LA PATOLOGIA

L’ipertensione arteriosa consiste nell’innalzamento della pressione del sangue rispetto agli standard fisiologici considerati normali.

Si sviluppa quando le pareti delle arterie perdono la loro elasticità naturale e diventano rigide e i vasi sanguigni più piccoli si restringono; di per se l’ipertensione arteriosa non è una malattia ma è un fattore di rischio cardiovascolare, che può causare patologie anche gravi come

  • retinopatia ipertensiva
  • nefropatia
  • cardiopatia
  • fibrillazione atriale
  • infarto del miocardio
  • aneurisma dell'aorta

Si definisce ipertensione arteriosa una pressione sistolica (la massima) ≥ 140 mmHg o una pressione diastolica (la minima) ≥90 mmHg, indipendentemente dall’età. L’ipertensione sistolica isolata è definita come una pressione sistolica ≥ 140 mmHg e una pressione diastolica < 90 mmHg.

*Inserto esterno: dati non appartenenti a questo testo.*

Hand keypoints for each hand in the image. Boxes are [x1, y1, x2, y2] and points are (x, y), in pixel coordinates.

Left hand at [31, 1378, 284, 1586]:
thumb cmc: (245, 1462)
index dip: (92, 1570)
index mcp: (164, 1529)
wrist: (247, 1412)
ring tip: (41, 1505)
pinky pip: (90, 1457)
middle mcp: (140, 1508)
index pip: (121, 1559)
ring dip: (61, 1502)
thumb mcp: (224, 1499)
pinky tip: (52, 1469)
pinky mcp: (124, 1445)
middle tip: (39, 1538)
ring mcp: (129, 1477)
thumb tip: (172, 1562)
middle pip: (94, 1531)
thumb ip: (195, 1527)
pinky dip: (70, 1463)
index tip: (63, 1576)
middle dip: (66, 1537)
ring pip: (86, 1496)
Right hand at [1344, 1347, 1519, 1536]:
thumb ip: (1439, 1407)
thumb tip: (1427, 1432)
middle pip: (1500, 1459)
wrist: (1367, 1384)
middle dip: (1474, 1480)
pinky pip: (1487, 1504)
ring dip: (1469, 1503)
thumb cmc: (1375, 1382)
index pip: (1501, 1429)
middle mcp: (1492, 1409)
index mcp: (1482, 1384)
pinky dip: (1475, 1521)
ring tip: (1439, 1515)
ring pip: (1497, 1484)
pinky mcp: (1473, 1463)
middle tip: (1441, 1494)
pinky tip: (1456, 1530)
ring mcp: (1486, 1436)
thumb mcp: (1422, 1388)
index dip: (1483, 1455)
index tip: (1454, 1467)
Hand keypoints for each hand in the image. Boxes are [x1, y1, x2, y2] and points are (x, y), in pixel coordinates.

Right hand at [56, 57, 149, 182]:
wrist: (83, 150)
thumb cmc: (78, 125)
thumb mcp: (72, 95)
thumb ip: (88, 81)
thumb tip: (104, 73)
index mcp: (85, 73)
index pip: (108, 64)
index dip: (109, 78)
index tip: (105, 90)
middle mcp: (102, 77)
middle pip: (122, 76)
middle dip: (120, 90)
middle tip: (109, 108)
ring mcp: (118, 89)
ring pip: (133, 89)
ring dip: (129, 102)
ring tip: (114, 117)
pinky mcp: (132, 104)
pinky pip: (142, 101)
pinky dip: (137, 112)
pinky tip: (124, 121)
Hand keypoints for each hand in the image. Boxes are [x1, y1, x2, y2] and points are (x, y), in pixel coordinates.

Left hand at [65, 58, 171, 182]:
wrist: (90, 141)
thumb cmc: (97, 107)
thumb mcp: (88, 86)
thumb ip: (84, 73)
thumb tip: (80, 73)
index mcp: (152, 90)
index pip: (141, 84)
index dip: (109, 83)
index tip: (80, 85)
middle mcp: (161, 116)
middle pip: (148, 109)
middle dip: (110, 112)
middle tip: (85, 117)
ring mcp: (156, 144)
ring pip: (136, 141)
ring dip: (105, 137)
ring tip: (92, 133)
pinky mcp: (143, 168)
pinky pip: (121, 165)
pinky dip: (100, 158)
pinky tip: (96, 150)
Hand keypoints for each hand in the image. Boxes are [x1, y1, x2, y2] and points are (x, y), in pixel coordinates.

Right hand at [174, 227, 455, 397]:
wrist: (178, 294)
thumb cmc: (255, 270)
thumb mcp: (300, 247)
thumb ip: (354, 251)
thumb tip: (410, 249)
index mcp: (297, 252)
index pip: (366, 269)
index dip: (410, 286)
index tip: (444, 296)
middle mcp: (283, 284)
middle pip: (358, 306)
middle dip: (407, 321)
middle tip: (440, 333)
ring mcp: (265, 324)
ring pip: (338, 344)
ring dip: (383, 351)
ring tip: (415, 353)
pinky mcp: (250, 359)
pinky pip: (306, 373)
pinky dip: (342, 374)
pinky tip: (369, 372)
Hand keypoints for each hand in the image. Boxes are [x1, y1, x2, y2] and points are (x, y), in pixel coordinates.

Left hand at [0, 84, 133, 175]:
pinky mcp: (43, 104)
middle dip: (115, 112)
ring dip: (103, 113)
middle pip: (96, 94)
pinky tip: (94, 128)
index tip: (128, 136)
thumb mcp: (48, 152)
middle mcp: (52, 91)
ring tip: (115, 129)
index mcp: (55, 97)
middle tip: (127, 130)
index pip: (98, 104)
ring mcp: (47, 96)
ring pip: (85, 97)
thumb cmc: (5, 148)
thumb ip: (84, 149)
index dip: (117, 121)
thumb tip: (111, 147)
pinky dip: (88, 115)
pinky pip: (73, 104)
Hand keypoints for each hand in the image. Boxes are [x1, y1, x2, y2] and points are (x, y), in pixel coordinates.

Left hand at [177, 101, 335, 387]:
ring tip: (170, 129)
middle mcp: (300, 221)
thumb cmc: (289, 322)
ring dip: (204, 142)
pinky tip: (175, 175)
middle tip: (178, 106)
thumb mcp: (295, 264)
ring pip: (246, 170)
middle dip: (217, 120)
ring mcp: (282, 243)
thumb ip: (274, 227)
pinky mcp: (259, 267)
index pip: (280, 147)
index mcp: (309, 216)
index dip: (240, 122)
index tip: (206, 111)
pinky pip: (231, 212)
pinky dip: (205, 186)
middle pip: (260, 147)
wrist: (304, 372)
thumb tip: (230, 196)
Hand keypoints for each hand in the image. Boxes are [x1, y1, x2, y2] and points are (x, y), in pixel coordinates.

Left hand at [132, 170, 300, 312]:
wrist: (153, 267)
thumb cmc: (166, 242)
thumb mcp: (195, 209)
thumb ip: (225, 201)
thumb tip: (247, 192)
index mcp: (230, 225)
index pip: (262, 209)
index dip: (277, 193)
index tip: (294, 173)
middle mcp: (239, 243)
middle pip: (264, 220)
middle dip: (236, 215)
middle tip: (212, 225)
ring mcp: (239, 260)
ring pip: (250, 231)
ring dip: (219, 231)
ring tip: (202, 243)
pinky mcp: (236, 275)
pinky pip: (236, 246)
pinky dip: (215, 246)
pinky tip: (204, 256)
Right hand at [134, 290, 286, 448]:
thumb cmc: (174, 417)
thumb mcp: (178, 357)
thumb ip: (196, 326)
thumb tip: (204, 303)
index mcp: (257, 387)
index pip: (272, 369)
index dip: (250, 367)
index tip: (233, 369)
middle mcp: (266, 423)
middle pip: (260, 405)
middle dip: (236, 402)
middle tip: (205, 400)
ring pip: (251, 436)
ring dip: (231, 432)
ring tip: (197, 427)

Con valori pressori compresi tra 140/90 e 160/100 si parla di ipertensione arteriosa di grado 1, tra 160/100 e 180/110 di ipertensione arteriosa di grado 2 e, oltre i valori di 180/110, si parla di ipertensione arteriosa di grado 3.

L’ipertensione è una malattia silente, non dà sintomi e per questo è definita killer silenzioso.L’unico modo per sapere se si è ipertesi è misurare la pressione arteriosa. È consigliabile misurarla almeno una volta l’anno.

In Italia (dati dell'Istituto Superiore di Sanità) colpisce in media il 33% degli uomini e il 28% delle donne. L’uomo ha un rischio elevato di sviluppare la malattia intorno ai 30-40 anni. Nelle donne tale rischio, inferiore fino alla menopausa, si equipara a quello degli uomini dopo di essa. L’aumento della pressione arteriosa sistolica a più di 160 mmHg aumenta il rischio di mortalità cardiovascolare da 2 a 5 volte, il rischio di ictus di 2½ volte e di mortalità globale di 1½ volta.